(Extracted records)
begin

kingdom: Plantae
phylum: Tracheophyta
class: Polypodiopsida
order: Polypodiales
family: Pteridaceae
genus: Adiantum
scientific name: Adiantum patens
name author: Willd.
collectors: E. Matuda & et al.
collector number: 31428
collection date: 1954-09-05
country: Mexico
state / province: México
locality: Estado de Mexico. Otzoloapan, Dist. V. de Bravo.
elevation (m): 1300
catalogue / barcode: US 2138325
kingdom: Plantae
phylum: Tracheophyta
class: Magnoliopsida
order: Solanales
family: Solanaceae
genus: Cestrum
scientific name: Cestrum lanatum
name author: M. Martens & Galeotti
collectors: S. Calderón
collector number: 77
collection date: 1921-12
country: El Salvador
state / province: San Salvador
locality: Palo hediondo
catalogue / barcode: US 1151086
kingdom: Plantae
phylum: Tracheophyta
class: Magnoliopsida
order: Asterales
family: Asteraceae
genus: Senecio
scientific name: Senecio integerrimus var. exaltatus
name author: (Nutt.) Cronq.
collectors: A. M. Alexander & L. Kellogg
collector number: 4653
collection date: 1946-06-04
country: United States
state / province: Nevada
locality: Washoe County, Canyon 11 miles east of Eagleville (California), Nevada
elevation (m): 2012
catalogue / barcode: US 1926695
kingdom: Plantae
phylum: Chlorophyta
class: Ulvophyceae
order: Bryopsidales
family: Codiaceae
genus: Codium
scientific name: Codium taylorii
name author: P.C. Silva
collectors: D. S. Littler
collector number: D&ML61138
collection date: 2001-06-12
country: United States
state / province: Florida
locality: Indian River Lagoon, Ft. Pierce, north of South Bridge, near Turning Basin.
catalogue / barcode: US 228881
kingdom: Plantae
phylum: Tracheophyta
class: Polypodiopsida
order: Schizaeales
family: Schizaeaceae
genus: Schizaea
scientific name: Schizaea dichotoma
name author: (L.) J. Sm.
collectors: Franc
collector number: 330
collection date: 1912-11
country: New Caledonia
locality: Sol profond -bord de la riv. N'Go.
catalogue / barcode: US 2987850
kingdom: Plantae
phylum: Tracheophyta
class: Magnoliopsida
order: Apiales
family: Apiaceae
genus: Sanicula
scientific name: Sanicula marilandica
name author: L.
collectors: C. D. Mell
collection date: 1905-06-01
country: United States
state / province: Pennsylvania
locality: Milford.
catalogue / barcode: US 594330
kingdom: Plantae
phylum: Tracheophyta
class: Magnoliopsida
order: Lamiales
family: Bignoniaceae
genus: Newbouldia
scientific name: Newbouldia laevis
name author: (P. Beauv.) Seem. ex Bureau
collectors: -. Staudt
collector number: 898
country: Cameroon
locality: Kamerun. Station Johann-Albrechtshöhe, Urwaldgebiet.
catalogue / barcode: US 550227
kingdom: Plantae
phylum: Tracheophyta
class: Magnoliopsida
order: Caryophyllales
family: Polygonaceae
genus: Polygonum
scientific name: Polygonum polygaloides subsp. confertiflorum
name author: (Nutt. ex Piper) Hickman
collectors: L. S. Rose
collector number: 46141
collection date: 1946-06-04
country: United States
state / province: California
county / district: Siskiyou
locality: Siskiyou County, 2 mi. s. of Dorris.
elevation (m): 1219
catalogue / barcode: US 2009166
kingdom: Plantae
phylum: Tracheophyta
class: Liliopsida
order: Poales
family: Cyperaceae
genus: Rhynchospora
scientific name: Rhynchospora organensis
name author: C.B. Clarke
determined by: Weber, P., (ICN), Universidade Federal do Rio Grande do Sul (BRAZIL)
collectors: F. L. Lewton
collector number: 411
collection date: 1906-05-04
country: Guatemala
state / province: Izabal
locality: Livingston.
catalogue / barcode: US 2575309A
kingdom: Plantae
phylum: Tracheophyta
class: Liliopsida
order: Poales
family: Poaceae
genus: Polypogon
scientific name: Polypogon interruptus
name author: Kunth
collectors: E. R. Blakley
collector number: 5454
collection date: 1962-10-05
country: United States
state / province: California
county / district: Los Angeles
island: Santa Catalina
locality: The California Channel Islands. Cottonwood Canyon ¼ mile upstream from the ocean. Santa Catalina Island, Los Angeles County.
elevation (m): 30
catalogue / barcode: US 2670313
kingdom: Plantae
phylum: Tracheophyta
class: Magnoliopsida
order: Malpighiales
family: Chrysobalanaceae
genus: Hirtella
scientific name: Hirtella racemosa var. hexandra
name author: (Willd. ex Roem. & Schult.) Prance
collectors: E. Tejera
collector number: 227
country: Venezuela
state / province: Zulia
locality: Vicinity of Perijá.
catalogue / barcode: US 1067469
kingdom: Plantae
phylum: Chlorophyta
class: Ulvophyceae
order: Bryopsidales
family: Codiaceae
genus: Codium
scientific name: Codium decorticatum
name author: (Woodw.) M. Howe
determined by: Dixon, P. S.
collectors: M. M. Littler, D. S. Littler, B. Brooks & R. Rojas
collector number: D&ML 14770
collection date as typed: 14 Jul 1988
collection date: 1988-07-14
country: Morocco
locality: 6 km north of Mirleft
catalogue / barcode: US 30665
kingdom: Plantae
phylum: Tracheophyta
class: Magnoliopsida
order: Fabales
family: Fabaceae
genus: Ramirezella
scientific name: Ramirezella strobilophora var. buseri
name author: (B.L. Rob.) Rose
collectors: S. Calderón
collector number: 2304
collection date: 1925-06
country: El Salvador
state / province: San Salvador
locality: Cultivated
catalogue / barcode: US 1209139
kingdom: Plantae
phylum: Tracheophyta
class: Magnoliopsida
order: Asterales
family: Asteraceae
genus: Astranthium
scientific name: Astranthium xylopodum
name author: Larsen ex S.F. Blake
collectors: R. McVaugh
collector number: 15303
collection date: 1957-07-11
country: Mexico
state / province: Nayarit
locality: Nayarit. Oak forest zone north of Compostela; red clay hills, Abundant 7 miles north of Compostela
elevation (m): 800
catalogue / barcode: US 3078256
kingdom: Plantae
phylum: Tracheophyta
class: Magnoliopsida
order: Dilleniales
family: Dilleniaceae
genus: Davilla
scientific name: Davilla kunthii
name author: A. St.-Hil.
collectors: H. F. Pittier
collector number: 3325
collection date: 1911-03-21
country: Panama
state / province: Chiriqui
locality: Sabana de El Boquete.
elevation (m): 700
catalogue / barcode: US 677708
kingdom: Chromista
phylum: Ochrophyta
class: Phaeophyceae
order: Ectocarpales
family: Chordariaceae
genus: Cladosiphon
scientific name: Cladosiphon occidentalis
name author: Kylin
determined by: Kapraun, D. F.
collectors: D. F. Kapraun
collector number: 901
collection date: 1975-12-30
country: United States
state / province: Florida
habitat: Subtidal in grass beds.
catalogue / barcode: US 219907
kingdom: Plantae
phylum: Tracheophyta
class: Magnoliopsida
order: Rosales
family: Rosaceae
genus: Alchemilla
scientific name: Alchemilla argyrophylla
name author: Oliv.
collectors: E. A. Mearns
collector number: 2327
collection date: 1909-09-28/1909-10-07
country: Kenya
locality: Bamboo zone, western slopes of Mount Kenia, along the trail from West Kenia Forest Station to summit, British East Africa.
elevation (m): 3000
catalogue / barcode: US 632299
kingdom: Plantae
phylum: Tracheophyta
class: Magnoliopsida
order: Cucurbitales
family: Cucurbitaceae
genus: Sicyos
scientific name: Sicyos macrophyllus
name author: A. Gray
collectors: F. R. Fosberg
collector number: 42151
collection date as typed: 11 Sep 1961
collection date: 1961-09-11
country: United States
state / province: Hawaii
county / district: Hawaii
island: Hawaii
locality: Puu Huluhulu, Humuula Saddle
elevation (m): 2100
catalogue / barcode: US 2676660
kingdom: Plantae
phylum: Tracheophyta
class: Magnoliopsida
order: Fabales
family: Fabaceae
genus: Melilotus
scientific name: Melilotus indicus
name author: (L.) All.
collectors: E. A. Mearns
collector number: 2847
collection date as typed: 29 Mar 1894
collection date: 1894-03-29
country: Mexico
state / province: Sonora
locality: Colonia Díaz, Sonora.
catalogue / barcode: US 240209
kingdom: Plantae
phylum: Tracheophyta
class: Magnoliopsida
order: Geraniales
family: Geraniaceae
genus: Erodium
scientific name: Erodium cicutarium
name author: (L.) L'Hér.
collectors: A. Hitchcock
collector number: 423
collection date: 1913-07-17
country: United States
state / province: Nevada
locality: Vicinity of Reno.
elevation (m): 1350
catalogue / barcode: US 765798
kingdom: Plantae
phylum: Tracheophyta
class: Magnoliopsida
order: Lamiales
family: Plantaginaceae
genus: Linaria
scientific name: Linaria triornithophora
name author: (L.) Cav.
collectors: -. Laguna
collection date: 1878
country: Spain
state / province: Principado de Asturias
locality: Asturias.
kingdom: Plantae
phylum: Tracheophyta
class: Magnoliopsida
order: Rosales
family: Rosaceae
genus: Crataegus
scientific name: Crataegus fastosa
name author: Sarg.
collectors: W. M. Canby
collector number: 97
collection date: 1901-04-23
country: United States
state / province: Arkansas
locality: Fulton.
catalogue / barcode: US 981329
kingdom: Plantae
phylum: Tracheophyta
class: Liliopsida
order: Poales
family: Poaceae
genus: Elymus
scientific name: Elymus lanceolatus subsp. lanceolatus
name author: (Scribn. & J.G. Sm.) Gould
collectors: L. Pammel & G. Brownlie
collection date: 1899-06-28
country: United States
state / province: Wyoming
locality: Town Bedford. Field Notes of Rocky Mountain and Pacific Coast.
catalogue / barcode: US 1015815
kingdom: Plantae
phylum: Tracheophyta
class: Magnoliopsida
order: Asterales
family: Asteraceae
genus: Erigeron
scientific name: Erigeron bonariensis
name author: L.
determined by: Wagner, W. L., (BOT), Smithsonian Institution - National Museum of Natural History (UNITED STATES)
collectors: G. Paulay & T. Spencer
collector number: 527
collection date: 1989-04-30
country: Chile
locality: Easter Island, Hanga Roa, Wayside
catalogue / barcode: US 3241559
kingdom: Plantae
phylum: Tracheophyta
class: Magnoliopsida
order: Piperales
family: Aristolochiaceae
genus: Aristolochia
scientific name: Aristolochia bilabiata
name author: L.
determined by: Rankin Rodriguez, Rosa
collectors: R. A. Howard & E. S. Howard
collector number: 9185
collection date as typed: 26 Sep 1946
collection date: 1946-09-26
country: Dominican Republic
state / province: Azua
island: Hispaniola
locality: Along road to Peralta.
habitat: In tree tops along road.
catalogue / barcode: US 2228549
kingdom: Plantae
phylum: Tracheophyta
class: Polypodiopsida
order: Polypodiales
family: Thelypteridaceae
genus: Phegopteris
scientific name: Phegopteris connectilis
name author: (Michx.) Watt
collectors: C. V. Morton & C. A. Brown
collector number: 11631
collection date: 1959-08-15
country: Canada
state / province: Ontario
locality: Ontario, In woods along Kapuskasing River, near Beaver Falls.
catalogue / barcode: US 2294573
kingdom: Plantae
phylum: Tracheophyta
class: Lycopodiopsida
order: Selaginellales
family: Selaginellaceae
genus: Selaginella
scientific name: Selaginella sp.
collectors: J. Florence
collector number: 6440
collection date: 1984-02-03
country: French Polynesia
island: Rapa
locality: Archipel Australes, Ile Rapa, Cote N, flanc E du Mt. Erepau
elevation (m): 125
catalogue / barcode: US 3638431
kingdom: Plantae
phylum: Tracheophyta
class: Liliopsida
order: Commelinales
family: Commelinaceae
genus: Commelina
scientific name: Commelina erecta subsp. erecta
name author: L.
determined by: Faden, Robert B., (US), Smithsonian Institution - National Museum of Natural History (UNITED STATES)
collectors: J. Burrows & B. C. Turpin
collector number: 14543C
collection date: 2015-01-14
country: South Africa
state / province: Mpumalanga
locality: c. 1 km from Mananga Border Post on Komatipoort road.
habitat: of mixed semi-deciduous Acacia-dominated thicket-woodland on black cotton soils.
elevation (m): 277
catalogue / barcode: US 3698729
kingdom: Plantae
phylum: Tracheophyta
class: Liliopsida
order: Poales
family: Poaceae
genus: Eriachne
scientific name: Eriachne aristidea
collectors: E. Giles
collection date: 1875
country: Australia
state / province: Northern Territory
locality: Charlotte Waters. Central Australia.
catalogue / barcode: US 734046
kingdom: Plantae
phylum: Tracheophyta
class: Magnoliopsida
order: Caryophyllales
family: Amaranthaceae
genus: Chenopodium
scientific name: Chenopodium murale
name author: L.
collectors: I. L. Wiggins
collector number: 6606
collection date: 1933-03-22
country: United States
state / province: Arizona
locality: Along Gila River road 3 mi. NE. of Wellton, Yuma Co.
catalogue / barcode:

end

Task statement: Reproduce only the records from the line with "collector number: 3325" to the line with "name author: A. Gray", replacing every "catalogue" with "catalog" and keeping everything else the same.

Finished answer:
collector number: 3325
collection date: 1911-03-21
country: Panama
state / province: Chiriqui
locality: Sabana de El Boquete.
elevation (m): 700
catalog / barcode: US 677708
kingdom: Chromista
phylum: Ochrophyta
class: Phaeophyceae
order: Ectocarpales
family: Chordariaceae
genus: Cladosiphon
scientific name: Cladosiphon occidentalis
name author: Kylin
determined by: Kapraun, D. F.
collectors: D. F. Kapraun
collector number: 901
collection date: 1975-12-30
country: United States
state / province: Florida
habitat: Subtidal in grass beds.
catalog / barcode: US 219907
kingdom: Plantae
phylum: Tracheophyta
class: Magnoliopsida
order: Rosales
family: Rosaceae
genus: Alchemilla
scientific name: Alchemilla argyrophylla
name author: Oliv.
collectors: E. A. Mearns
collector number: 2327
collection date: 1909-09-28/1909-10-07
country: Kenya
locality: Bamboo zone, western slopes of Mount Kenia, along the trail from West Kenia Forest Station to summit, British East Africa.
elevation (m): 3000
catalog / barcode: US 632299
kingdom: Plantae
phylum: Tracheophyta
class: Magnoliopsida
order: Cucurbitales
family: Cucurbitaceae
genus: Sicyos
scientific name: Sicyos macrophyllus
name author: A. Gray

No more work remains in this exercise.